What the exercise asks: Check each line of the data for "paths", then give the number of lines that have it, without any other words.
[[ Extracted data open ]]
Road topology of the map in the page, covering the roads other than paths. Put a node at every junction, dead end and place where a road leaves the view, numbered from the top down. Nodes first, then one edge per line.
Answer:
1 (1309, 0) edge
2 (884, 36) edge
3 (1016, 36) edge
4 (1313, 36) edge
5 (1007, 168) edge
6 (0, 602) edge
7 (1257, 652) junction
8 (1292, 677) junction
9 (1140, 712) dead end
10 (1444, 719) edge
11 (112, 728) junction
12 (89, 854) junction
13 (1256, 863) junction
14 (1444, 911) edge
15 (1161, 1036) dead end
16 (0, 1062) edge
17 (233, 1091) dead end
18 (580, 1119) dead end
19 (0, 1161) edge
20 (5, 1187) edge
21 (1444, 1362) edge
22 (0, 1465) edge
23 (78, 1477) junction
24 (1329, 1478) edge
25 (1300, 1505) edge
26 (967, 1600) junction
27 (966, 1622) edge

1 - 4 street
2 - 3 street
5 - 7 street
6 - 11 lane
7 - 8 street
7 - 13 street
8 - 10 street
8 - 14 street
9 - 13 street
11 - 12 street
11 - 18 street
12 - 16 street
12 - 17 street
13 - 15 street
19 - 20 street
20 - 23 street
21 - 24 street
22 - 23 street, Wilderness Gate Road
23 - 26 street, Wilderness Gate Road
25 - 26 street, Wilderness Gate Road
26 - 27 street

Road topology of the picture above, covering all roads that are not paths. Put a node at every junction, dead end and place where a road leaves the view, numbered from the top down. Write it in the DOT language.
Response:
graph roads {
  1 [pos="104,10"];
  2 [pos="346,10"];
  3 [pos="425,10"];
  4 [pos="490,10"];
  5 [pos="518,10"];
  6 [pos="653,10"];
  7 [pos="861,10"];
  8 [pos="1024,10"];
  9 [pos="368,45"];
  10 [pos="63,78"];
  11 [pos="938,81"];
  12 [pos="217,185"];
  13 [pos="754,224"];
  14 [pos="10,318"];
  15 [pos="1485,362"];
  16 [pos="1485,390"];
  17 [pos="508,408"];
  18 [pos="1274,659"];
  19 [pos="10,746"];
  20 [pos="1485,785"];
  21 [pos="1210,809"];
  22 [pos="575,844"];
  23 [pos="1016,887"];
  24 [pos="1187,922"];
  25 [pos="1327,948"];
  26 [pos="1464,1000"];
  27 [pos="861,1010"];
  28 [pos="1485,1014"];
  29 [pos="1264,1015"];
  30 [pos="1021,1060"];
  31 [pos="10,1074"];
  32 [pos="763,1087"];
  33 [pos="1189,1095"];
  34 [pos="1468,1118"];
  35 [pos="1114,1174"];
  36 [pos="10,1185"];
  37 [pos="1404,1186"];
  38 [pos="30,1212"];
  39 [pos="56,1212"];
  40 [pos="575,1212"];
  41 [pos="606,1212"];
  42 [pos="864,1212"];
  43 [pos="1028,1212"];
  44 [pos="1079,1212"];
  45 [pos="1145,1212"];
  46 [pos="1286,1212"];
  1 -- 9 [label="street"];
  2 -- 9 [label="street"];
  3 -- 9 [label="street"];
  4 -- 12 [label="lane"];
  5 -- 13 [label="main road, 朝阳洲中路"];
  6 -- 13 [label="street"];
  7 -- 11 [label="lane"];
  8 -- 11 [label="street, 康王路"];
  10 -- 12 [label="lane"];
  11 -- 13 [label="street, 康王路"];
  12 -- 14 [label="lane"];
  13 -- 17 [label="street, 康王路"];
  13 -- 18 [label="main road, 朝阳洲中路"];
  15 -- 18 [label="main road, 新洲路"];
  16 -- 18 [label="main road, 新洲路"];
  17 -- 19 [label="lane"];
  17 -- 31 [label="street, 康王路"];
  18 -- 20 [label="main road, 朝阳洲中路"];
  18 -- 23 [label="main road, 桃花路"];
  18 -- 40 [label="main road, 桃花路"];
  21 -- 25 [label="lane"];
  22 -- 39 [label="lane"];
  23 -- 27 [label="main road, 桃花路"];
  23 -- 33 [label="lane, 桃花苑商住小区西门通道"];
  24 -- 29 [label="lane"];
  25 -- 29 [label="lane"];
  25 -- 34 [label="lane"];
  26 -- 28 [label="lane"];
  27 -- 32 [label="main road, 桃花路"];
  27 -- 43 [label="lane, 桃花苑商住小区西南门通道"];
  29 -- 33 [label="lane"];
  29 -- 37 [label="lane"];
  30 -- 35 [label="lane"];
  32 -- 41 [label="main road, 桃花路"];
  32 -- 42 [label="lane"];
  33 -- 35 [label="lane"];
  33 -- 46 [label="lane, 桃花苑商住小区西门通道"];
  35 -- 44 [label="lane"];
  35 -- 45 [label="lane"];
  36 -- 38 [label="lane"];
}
[[ Extracted data closed ]]
Solution to the problem: 2